There’s certainly are a lot of those, your shopping cart and your web browser are certainly one of those but there’s a lot more traditional data used still in the world where a NoSQL database, more like the GemFire database makes more sense because it was designed from the ground up to be able to deal with heavy amounts of read-modify-write kind of transactions.
GemFire is the object oriented version of the product, so it’s a true NoSQL kind of a store. SQLFire is really a relational database with heavy memory orientation; it’s basically built on top of the same GemFire architecture but it has a SQL interface, standard SQL.
11. What are some emerging trends in big data as well as in-memory databases. What’s coming up?
We have to think about that a little bit; I think that the fast data is getting bigger and bigger; certainly we are being pushed to hold more and more data in memory. We’re starting to reach into the terabyte kind of scale and we’re looking at probably by next year ten terabyte kind of scale.
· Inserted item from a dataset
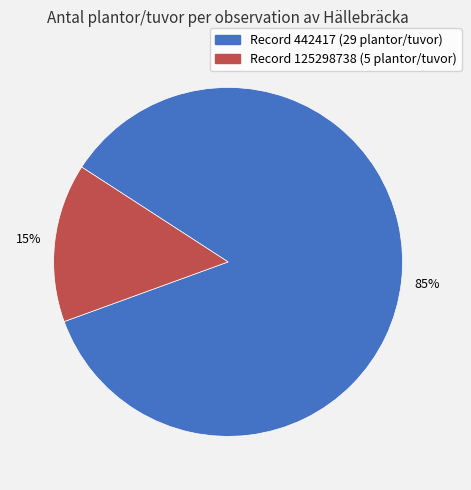

To the nearest percent, what portion does Record 125298738 (5 plantor/tuvor) represent?

15%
At the same time, the big data is getting up into the peta scale; so there doesn’t seem to be any end to how much data we’re going to have to mine.
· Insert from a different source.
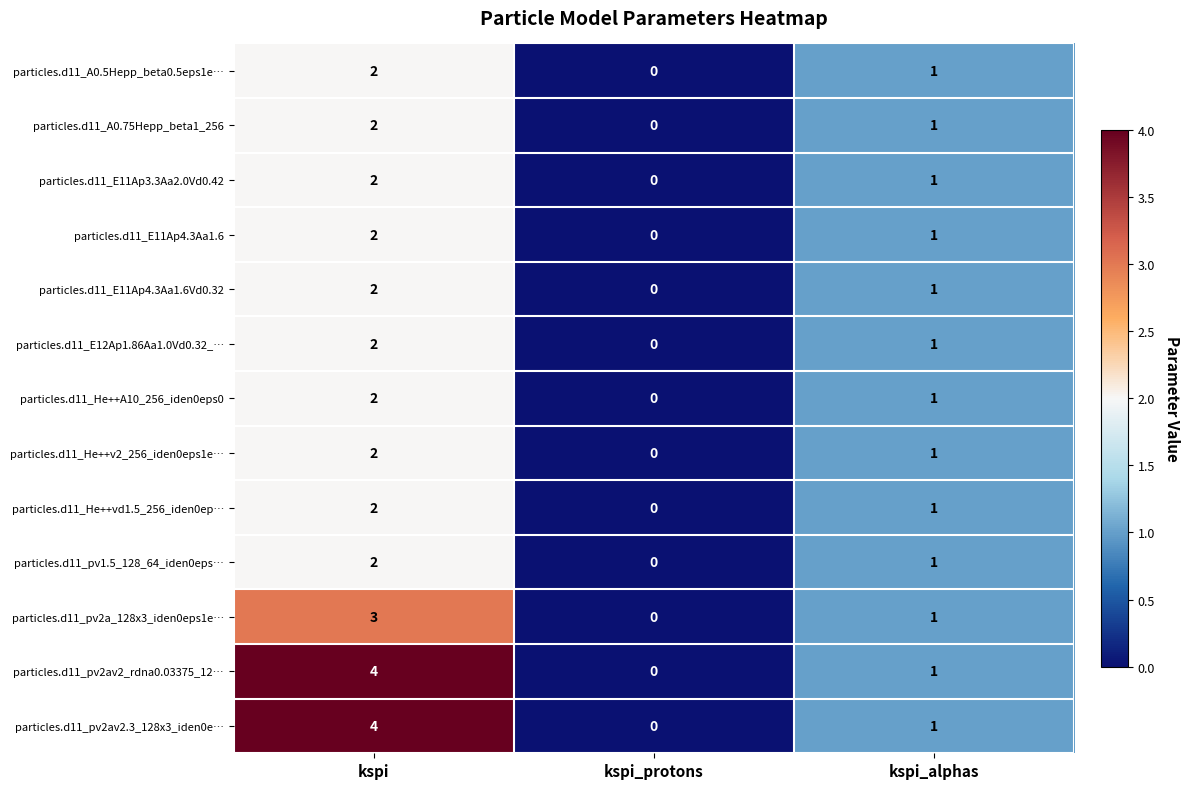

What is the total value across all series at kspi?

31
Well actually a lot of work going on in the data management group within VMware; so we only talked a little bit about GemFire and SQLFire, we’ve not even mentioned our Postgres implementation which gives you the ability to have an implementation of Postgres that runs better on virtual than it does on physical; I’ve not talked at all around the database as a service work that we’re doing with our Data Director product; and you know, these are some pretty exciting areas of change within VMware.
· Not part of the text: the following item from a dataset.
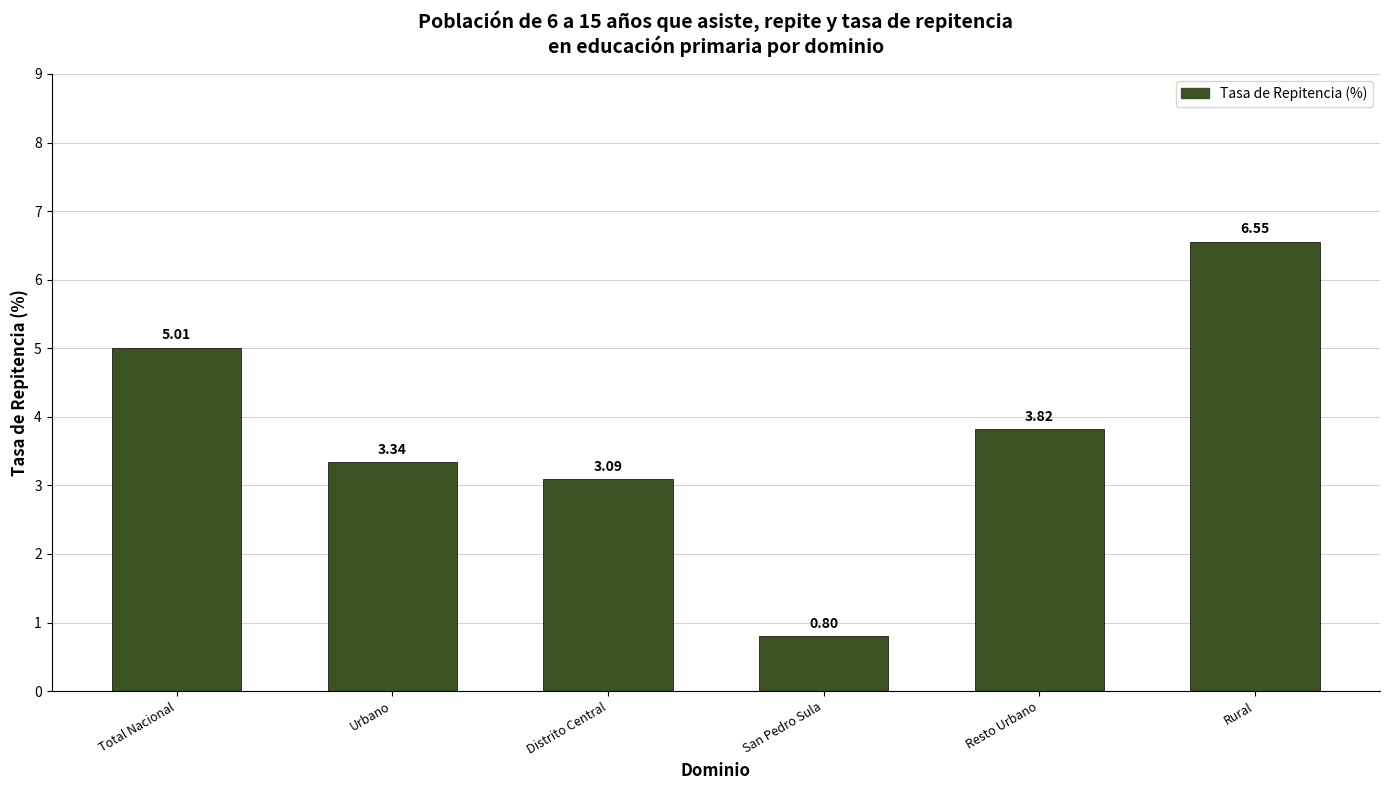

At which category does the chart reach its minimum across all series?

San Pedro Sula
Yes, so I think the killer use case for Database as a Service is going to be that poor QA guy that has already got six databases because he is QA’ing six different versions of the software, at different stages in their lifetimes and now a patch fix comes through and he has to put up yet another database to be able to get the patch fix tested.
14. So it mainly helps with the continuous integration and quality assurance testing?
Yes, so he’ll be able to just go to a web-based console now and say, "I need another database; I need it to be a clone of that database over there," oh by the way, don’t actually copy the data; make a copy on write sort of a thing using VMware linked clone capability. I’d like it to be backed up every night at such and such a time," with all the policies around it. "Oh, and by the way, I’d like it to go away in 30 days."
Srini: So it makes it easy for them to provision and deprovision the database instances?
Mike: Yes.
VMware management business unit is actually a separate business unit in its own right at this point. We have tools for monitoring and managing everything from deployment of, creation of a blueprint of your application maybe it’s a three-tiered application, you’ve got web-tier, app-tier, database-tier or whatever and be able to make that blueprint then go and be able to deploy that into any Cloud whether it be your own internal Cloud or some external Cloud.
And then the ability to use Hyperic and application performance monitoring tools, APM and visual statistics display to see what’s going on with your data at all times. At the end of the day the important part of what’s going on is there actually the data and how it’s being processed.
So what we decided to do is to give you an implementation of some basic authentication and some basic authorization as a sort of a demonstration of what the system is capable of but we made so that it is pluggable at every level. One of the things that we kind of realized early on is that if we were to pick for instance JAAS as an implementation that we insisted upon, that might not make all of our customers happy; so being able to have your own whatever it is you’re used to be able to be plugged in there and having a bullet proof framework around security seems like the right way to go and our customers are telling us that yup, we did make the right decision in that space.